Unlike anything else found in a natural history museum, the T. rex morphed into a staple of popular culture. In the pages of comic books Superman fought one, Wonder Woman rode one and Batman captured a mechanical one and kept it as a souvenir in the Batcave. At the Chicago World’s Fair, an animatronic T. rex stood in the center of an exhibit sponsored by the Sinclair Oil Company, its gleaming rows of teeth terrifying young and old alike. In whatever form it took, the instinctive fear that the creature conjured—a feat unmatched by specimens of larger herbivores—made it a magnet, holding an audience’s attention long enough to build a popular acceptance of concepts ranging from geology to the first mainstream depictions of climate change.
Brown would often remark that nothing else he had done in life came anywhere close to its importance. His association with the species led to appearances on radio shows and television, turning him into one of the first celebrity scientists. Each week, millions heard lectures he delivered on CBS Radio, while millions more each year viewed the specimens he had uncovered, a combination which seemed to fulfill a prophecy of showmanship handed down from his namesake, P. T. Barnum.

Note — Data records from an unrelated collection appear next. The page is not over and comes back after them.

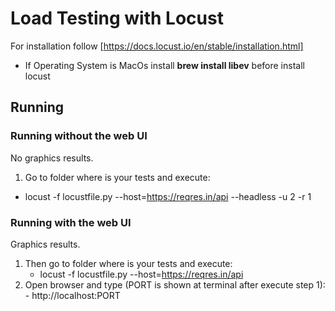 # Load Testing with Locust

For installation follow [https://docs.locust.io/en/stable/installation.html]

- If Operating System is MacOs install **brew install libev** before install locust
## Running 


### Running without the web UI
No graphics results.

1. Go to folder where is your tests and execute: 
 - locust -f locustfile.py --host=https://reqres.in/api --headless -u 2 -r 1

### Running with the web UI
Graphics results.
 1.  Then go to folder where is your tests and execute: 
		- locust -f locustfile.py --host=https://reqres.in/api 
 2. Open browser and type (PORT is shown at terminal after execute step 1):
		 - http://localhost:PORT	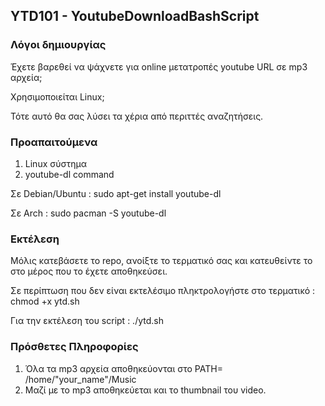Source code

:## YTD101 - YoutubeDownloadBashScript

### Λόγοι δημιουργίας

Έχετε βαρεθεί να ψάχνετε για online μετατροπές youtube URL σε mp3 αρχεία; 

Χρησιμοποιείται Linux; 

Τότε αυτό θα σας λύσει τα χέρια από περιττές αναζητήσεις. 

### Προαπαιτούμενα

1. Linux σύστημα
2. youtube-dl command

Σε Debian/Ubuntu : sudo apt-get install youtube-dl

Σε Arch : sudo pacman -S youtube-dl

### Εκτέλεση

Μόλις κατεβάσετε το repo, ανοίξτε το τερματικό σας και κατευθείντε το στο μέρος που το έχετε αποθηκεύσει. 

Σε περίπτωση που δεν είναι εκτελέσιμο πληκτρολογήστε στο τερματικό : chmod +x ytd.sh

Για την εκτέλεση του script : ./ytd.sh

### Πρόσθετες Πληροφορίες

1. Όλα τα mp3 αρχεία αποθηκεύονται στο PATH= /home/"your_name"/Music
2. Μαζί με το mp3 αποθηκεύεται και το thumbnail του video.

For all of the attention the T. rex brought him, there was one audience whom Brown continually shut out. As she grew into a young woman, Frances knew her father only through his absence, and believed that his silence signaled that he was still alive. Her faith was often rewarded. After receiving no communications from him for a month during a mission searching for oil in what is now Ethiopia, the Anglo-American Oil Company presumed he was dead. “When the oil company had given up hope for its explorers’ survival, the museum felt that it must pass this sad information along. Fortunately, Barnum’s young daughter did not believe a word of it,” Frances later wrote. During the trip, a French woman with whom Brown may have been having an affair learned of Frances’s existence and gave him a medieval Coptic cross made of brass to give to his daughter. Brown held on to it for many years, passing it on to Frances only after she became an adult.
As a child, Frances often wrote to the American Museum seeking information about her father. Once, she asked for a private tour of Brown’s discoveries, as if by spending time with them she could understand what was so compelling that it made him cast her aside. W. D. Matthew, the head of the Department of Vertebrate Paleontology, replied that he would take “great pleasure [in meeting] the daughter of my old friend and associate and I shall not delegate to anyone else the privilege of showing her around a bit.” Matthew wrote a short note to Brown in the field whenever Frances visited the museum, each time forcing the present into the deep past.
It would take the start of another world war—and Brown’s fears that the T. rex might be destroyed—to bring the two halves of his life together.